GitHub: https://github.com/bowang-lab/scFormer

scFoundation

The scFoundation model was trained to analyze single-cell transcriptomics data using a large-scale transformer-based architecture called xTrimoGene. Developed by [Authors' Names], it contains 100 million parameters and was trained on over 50 million human single-cell RNA sequencing datasets. The model aims to decipher complex molecular features of cells and is evaluated on tasks such as gene expression enhancement, drug response prediction, single-cell drug response classification, and perturbation prediction.

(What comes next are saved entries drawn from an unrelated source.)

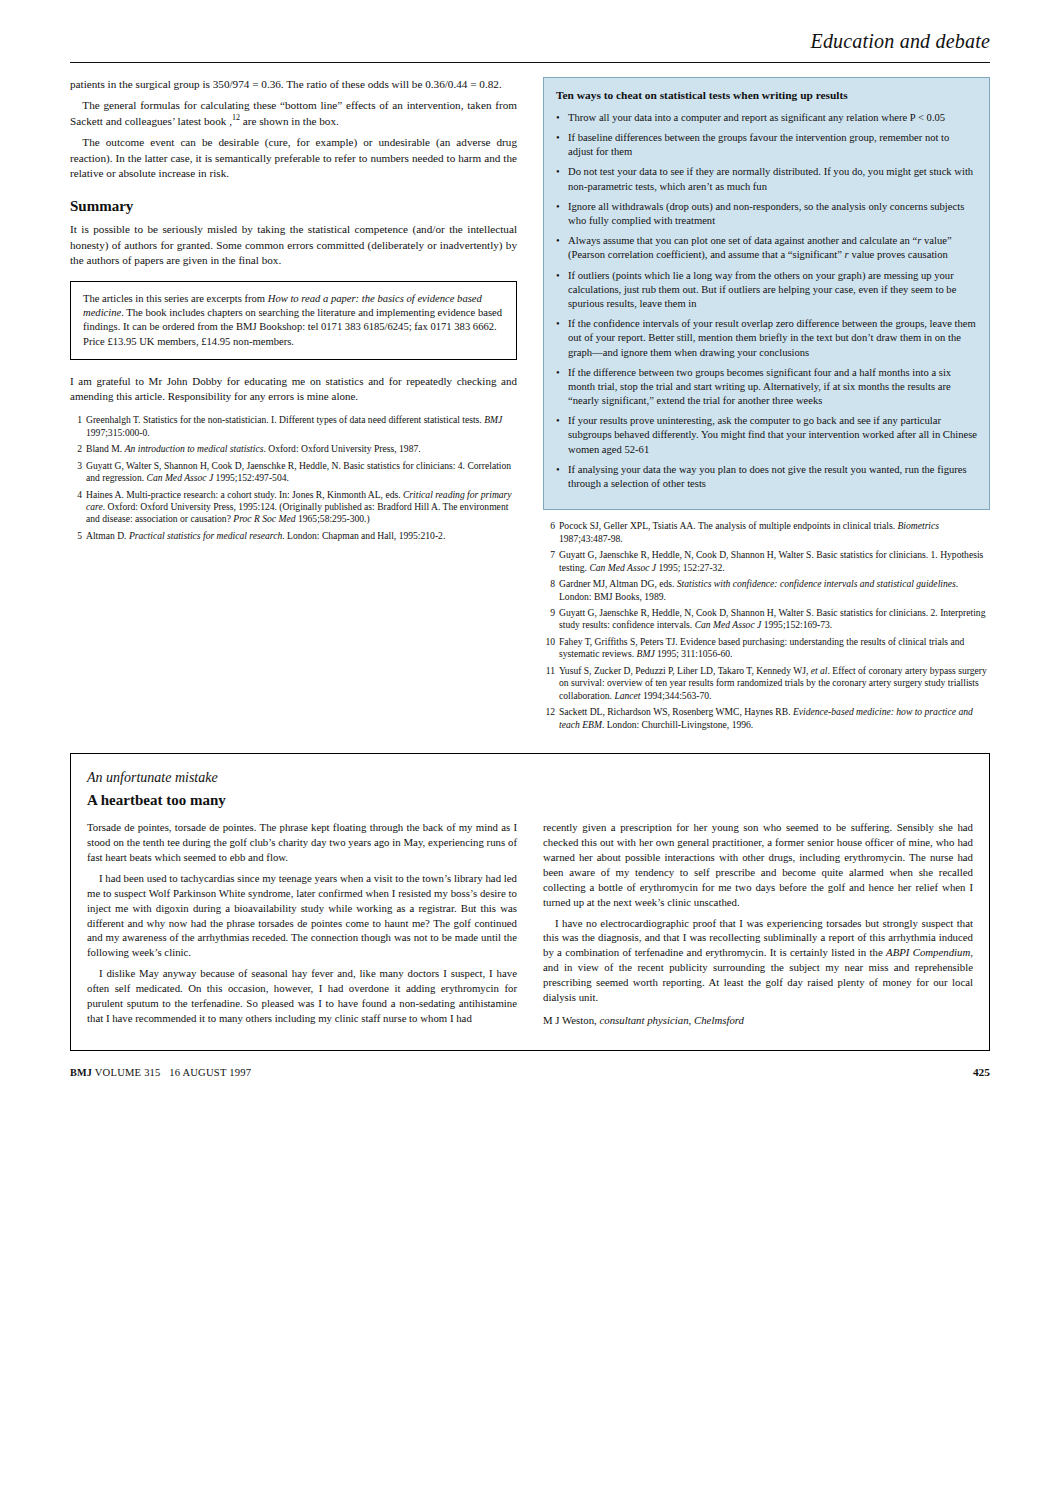Education and debate
patients in the surgical group is 350/974 = 0.36. The ratio of these odds will be 0.36/0.44 = 0.82.
The general formulas for calculating these “bottom line” effects of an intervention, taken from Sackett and colleagues’ latest book ,12 are shown in the box.
The outcome event can be desirable (cure, for example) or undesirable (an adverse drug reaction). In the latter case, it is semantically preferable to refer to numbers needed to harm and the relative or absolute increase in risk.
Summary
It is possible to be seriously misled by taking the statistical competence (and/or the intellectual honesty) of authors for granted. Some common errors committed (deliberately or inadvertently) by the authors of papers are given in the final box.
The articles in this series are excerpts from How to read a paper: the basics of evidence based medicine. The book includes chapters on searching the literature and implementing evidence based findings. It can be ordered from the BMJ Bookshop: tel 0171 383 6185/6245; fax 0171 383 6662. Price £13.95 UK members, £14.95 non-members.
I am grateful to Mr John Dobby for educating me on statistics and for repeatedly checking and amending this article. Responsibility for any errors is mine alone.
Greenhalgh T. Statistics for the non-statistician. I. Different types of data need different statistical tests. BMJ 1997;315:000-0.
Bland M. An introduction to medical statistics. Oxford: Oxford University Press, 1987.
Guyatt G, Walter S, Shannon H, Cook D, Jaenschke R, Heddle, N. Basic statistics for clinicians: 4. Correlation and regression. Can Med Assoc J 1995;152:497-504.
Haines A. Multi-practice research: a cohort study. In: Jones R, Kinmonth AL, eds. Critical reading for primary care. Oxford: Oxford University Press, 1995:124. (Originally published as: Bradford Hill A. The environment and disease: association or causation? Proc R Soc Med 1965;58:295-300.)
Altman D. Practical statistics for medical research. London: Chapman and Hall, 1995:210-2.
Ten ways to cheat on statistical tests when writing up results
Throw all your data into a computer and report as significant any relation where P < 0.05
If baseline differences between the groups favour the intervention group, remember not to adjust for them
Do not test your data to see if they are normally distributed. If you do, you might get stuck with non-parametric tests, which aren’t as much fun
Ignore all withdrawals (drop outs) and non-responders, so the analysis only concerns subjects who fully complied with treatment
Always assume that you can plot one set of data against another and calculate an “r value” (Pearson correlation coefficient), and assume that a “significant” r value proves causation
If outliers (points which lie a long way from the others on your graph) are messing up your calculations, just rub them out. But if outliers are helping your case, even if they seem to be spurious results, leave them in
If the confidence intervals of your result overlap zero difference between the groups, leave them out of your report. Better still, mention them briefly in the text but don’t draw them in on the graph—and ignore them when drawing your conclusions
If the difference between two groups becomes significant four and a half months into a six month trial, stop the trial and start writing up. Alternatively, if at six months the results are “nearly significant,” extend the trial for another three weeks
If your results prove uninteresting, ask the computer to go back and see if any particular subgroups behaved differently. You might find that your intervention worked after all in Chinese women aged 52-61
If analysing your data the way you plan to does not give the result you wanted, run the figures through a selection of other tests
Pocock SJ, Geller XPL, Tsiatis AA. The analysis of multiple endpoints in clinical trials. Biometrics 1987;43:487-98.
Guyatt G, Jaenschke R, Heddle, N, Cook D, Shannon H, Walter S. Basic statistics for clinicians. 1. Hypothesis testing. Can Med Assoc J 1995; 152:27-32.
Gardner MJ, Altman DG, eds. Statistics with confidence: confidence intervals and statistical guidelines. London: BMJ Books, 1989.
Guyatt G, Jaenschke R, Heddle, N, Cook D, Shannon H, Walter S. Basic statistics for clinicians. 2. Interpreting study results: confidence intervals. Can Med Assoc J 1995;152:169-73.
Fahey T, Griffiths S, Peters TJ. Evidence based purchasing: understanding the results of clinical trials and systematic reviews. BMJ 1995; 311:1056-60.
Yusuf S, Zucker D, Peduzzi P, Liher LD, Takaro T, Kennedy WJ, et al. Effect of coronary artery bypass surgery on survival: overview of ten year results form randomized trials by the coronary artery surgery study triallists collaboration. Lancet 1994;344:563-70.
Sackett DL, Richardson WS, Rosenberg WMC, Haynes RB. Evidence-based medicine: how to practice and teach EBM. London: Churchill-Livingstone, 1996.
An unfortunate mistake
A heartbeat too many
Torsade de pointes, torsade de pointes. The phrase kept floating through the back of my mind as I stood on the tenth tee during the golf club’s charity day two years ago in May, experiencing runs of fast heart beats which seemed to ebb and flow.
I had been used to tachycardias since my teenage years when a visit to the town’s library had led me to suspect Wolf Parkinson White syndrome, later confirmed when I resisted my boss’s desire to inject me with digoxin during a bioavailability study while working as a registrar. But this was different and why now had the phrase torsades de pointes come to haunt me? The golf continued and my awareness of the arrhythmias receded. The connection though was not to be made until the following week’s clinic.
I dislike May anyway because of seasonal hay fever and, like many doctors I suspect, I have often self medicated. On this occasion, however, I had overdone it adding erythromycin for purulent sputum to the terfenadine. So pleased was I to have found a non-sedating antihistamine that I have recommended it to many others including my clinic staff nurse to whom I had
recently given a prescription for her young son who seemed to be suffering. Sensibly she had checked this out with her own general practitioner, a former senior house officer of mine, who had warned her about possible interactions with other drugs, including erythromycin. The nurse had been aware of my tendency to self prescribe and become quite alarmed when she recalled collecting a bottle of erythromycin for me two days before the golf and hence her relief when I turned up at the next week’s clinic unscathed.
I have no electrocardiographic proof that I was experiencing torsades but strongly suspect that this was the diagnosis, and that I was recollecting subliminally a report of this arrhythmia induced by a combination of terfenadine and erythromycin. It is certainly listed in the ABPI Compendium, and in view of the recent publicity surrounding the subject my near miss and reprehensible prescribing seemed worth reporting. At least the golf day raised plenty of money for our local dialysis unit.
M J Weston, consultant physician, Chelmsford
BMJ VOLUME 315 16 AUGUST 1997
425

GitHub: https://github.com/biomap-research/scFoundation

scGPT

The scGPT model was trained to advance single-cell multi-omics research by leveraging generative AI and transformer architecture. It utilizes a vast dataset of over 33 million human cells to perform tasks such as cell type annotation, multi-batch and multi-omic integration, genetic perturbation response prediction, and gene network inference. The model excels in accurately representing cell types, predicting genetic perturbations, and integrating diverse datasets.

GitHub: https://github.com/bowang-lab/scGPT

SCimilarity

The SCimilarity model was trained to create a unified and interpretable representation of single-cell RNA-seq (scRNA-seq) data, facilitating efficient annotation and querying of cell states across a vast dataset of 22.7 million cells from 399 studies. Developed by Graham Heimberg et al., this metric learning framework addresses the challenge of integrating and querying rapidly growing scRNA-seq data by learning a low-dimensional representation that clusters similar cells together.

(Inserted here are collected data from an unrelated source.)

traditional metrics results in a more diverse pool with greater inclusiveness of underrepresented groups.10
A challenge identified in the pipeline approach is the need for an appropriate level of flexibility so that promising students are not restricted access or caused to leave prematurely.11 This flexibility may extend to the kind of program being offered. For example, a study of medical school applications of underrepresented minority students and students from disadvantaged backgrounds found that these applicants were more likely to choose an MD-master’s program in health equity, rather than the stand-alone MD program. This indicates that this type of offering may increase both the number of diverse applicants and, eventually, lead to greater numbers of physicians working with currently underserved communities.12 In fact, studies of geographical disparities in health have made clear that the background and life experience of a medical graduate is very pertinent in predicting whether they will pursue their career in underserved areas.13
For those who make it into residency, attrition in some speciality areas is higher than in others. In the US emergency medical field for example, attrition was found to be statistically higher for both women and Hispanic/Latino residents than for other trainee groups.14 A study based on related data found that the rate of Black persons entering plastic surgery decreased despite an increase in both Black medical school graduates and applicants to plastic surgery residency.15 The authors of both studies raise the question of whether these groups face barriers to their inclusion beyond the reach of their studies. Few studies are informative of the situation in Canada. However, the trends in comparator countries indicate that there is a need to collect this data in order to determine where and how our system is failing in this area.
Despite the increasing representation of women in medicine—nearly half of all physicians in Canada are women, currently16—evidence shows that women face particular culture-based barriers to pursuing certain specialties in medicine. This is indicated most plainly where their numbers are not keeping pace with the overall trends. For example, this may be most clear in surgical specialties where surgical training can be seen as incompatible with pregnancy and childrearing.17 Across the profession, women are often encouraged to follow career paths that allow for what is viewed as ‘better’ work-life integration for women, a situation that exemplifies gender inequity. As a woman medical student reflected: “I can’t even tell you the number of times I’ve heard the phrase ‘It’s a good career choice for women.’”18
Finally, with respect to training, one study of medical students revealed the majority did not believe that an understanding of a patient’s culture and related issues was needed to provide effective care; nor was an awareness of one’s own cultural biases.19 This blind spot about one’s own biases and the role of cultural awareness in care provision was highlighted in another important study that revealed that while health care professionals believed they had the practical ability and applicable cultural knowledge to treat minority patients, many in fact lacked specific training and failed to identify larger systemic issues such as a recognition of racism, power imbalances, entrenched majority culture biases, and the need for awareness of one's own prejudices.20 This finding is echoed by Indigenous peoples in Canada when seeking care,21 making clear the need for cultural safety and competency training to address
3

GitHub: https://github.com/Genentech/scimilarity

Sent-e-Med and LLaMA2-EHR

The Sent-e-Med and LLaMA2-EHR model was trained to enhance clinical risk prediction using structured EHR data by leveraging textual descriptions of medical codes. These models demonstrated superior performance, particularly in scenarios with limited data, by generalizing across different medical vocabularies and datasets.

TransferChrome

The TransferChrome model was trained to predict gene expression from histone modifications, leveraging a densely connected convolutional network and self-attention layers for feature extraction and aggregation. Developed by Yuchi Chen, Minzhu Xie, and Jie Wen, the model employs transfer learning to enhance prediction accuracy across different cell lines.

TULIP

The TULIP model was trained to predict the binding between T-cell receptors (TCR) and epitopes using an unsupervised learning approach, addressing limitations in current methods such as data scarcity and biases from negative training data. It leverages incomplete data and integrates various data sources, outperforming state-of-the-art models in recognizing TCRs binding to unseen epitopes.

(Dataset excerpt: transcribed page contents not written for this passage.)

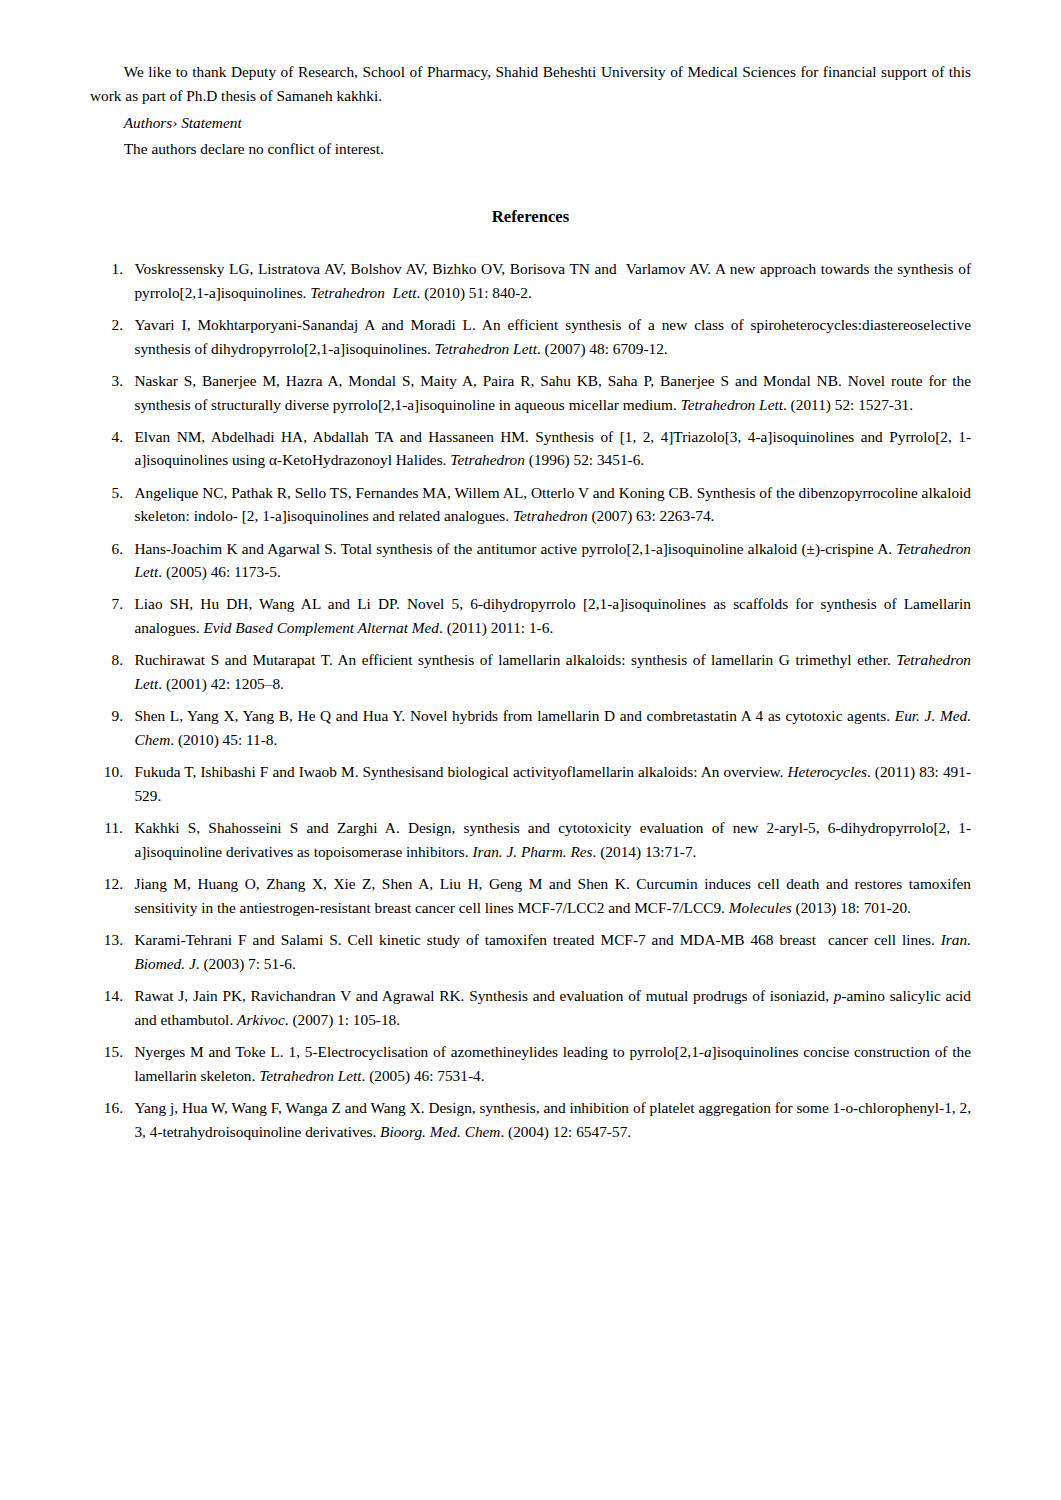We like to thank Deputy of Research, School of Pharmacy, Shahid Beheshti University of Medical Sciences for financial support of this work as part of Ph.D thesis of Samaneh kakhki.
Authors› Statement
The authors declare no conflict of interest.
References
Voskressensky LG, Listratova AV, Bolshov AV, Bizhko OV, Borisova TN and Varlamov AV. A new approach towards the synthesis of pyrrolo[2,1-a]isoquinolines. Tetrahedron Lett. (2010) 51: 840-2.
Yavari I, Mokhtarporyani-Sanandaj A and Moradi L. An efficient synthesis of a new class of spiroheterocycles:diastereoselective synthesis of dihydropyrrolo[2,1-a]isoquinolines. Tetrahedron Lett. (2007) 48: 6709-12.
Naskar S, Banerjee M, Hazra A, Mondal S, Maity A, Paira R, Sahu KB, Saha P, Banerjee S and Mondal NB. Novel route for the synthesis of structurally diverse pyrrolo[2,1-a]isoquinoline in aqueous micellar medium. Tetrahedron Lett. (2011) 52: 1527-31.
Elvan NM, Abdelhadi HA, Abdallah TA and Hassaneen HM. Synthesis of [1, 2, 4]Triazolo[3, 4-a]isoquinolines and Pyrrolo[2, 1-a]isoquinolines using α-KetoHydrazonoyl Halides. Tetrahedron (1996) 52: 3451-6.
Angelique NC, Pathak R, Sello TS, Fernandes MA, Willem AL, Otterlo V and Koning CB. Synthesis of the dibenzopyrrocoline alkaloid skeleton: indolo- [2, 1-a]isoquinolines and related analogues. Tetrahedron (2007) 63: 2263-74.
Hans-Joachim K and Agarwal S. Total synthesis of the antitumor active pyrrolo[2,1-a]isoquinoline alkaloid (±)-crispine A. Tetrahedron Lett. (2005) 46: 1173-5.
Liao SH, Hu DH, Wang AL and Li DP. Novel 5, 6-dihydropyrrolo [2,1-a]isoquinolines as scaffolds for synthesis of Lamellarin analogues. Evid Based Complement Alternat Med. (2011) 2011: 1-6.
Ruchirawat S and Mutarapat T. An efficient synthesis of lamellarin alkaloids: synthesis of lamellarin G trimethyl ether. Tetrahedron Lett. (2001) 42: 1205–8.
Shen L, Yang X, Yang B, He Q and Hua Y. Novel hybrids from lamellarin D and combretastatin A 4 as cytotoxic agents. Eur. J. Med. Chem. (2010) 45: 11-8.
Fukuda T, Ishibashi F and Iwaob M. Synthesisand biological activityoflamellarin alkaloids: An overview. Heterocycles. (2011) 83: 491-529.
Kakhki S, Shahosseini S and Zarghi A. Design, synthesis and cytotoxicity evaluation of new 2-aryl-5, 6-dihydropyrrolo[2, 1-a]isoquinoline derivatives as topoisomerase inhibitors. Iran. J. Pharm. Res. (2014) 13:71-7.
Jiang M, Huang O, Zhang X, Xie Z, Shen A, Liu H, Geng M and Shen K. Curcumin induces cell death and restores tamoxifen sensitivity in the antiestrogen-resistant breast cancer cell lines MCF-7/LCC2 and MCF-7/LCC9. Molecules (2013) 18: 701-20.
Karami-Tehrani F and Salami S. Cell kinetic study of tamoxifen treated MCF-7 and MDA-MB 468 breast cancer cell lines. Iran. Biomed. J. (2003) 7: 51-6.
Rawat J, Jain PK, Ravichandran V and Agrawal RK. Synthesis and evaluation of mutual prodrugs of isoniazid, p-amino salicylic acid and ethambutol. Arkivoc. (2007) 1: 105-18.
Nyerges M and Toke L. 1, 5-Electrocyclisation of azomethineylides leading to pyrrolo[2,1-a]isoquinolines concise construction of the lamellarin skeleton. Tetrahedron Lett. (2005) 46: 7531-4.
Yang j, Hua W, Wang F, Wanga Z and Wang X. Design, synthesis, and inhibition of platelet aggregation for some 1-o-chlorophenyl-1, 2, 3, 4-tetrahydroisoquinoline derivatives. Bioorg. Med. Chem. (2004) 12: 6547-57.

GitHub: https://github.com/junegunn/goyo.vim

UMedPT

The UMedPT model was trained to address data scarcity in biomedical imaging by leveraging a multi-task learning strategy that decouples training tasks from memory requirements. Developed by the authors, it efficiently handles various imaging modalities and labeling strategies, such as classification, segmentation, and object detection. UMedPT outperformed ImageNet pretraining and state-of-the-art models, maintaining high performance with significantly less training data.

XA4C

The XA4C model was trained to enhance the interpretability of autoencoders in gene expression analysis by identifying "Critical genes" that significantly contribute to the learned representations. Utilizing SHapley Additive exPlanations (SHAP), XA4C quantifies each gene's contribution to latent variables, prioritizing genes for pathway enrichment and connectivity analysis.

GitHub: https://github.com/QingrunZhangLab/XA4C

xTrimoGene

The xTrimoGene model was trained to efficiently represent single-cell RNA sequencing (scRNA-seq) data, addressing the computational and memory challenges posed by its vast and sparse nature. It employs an asymmetric encoder-decoder transformer architecture that significantly reduces computational load while maintaining high accuracy. Key use cases include cell type annotation, perturbation effect prediction, and drug combination prediction.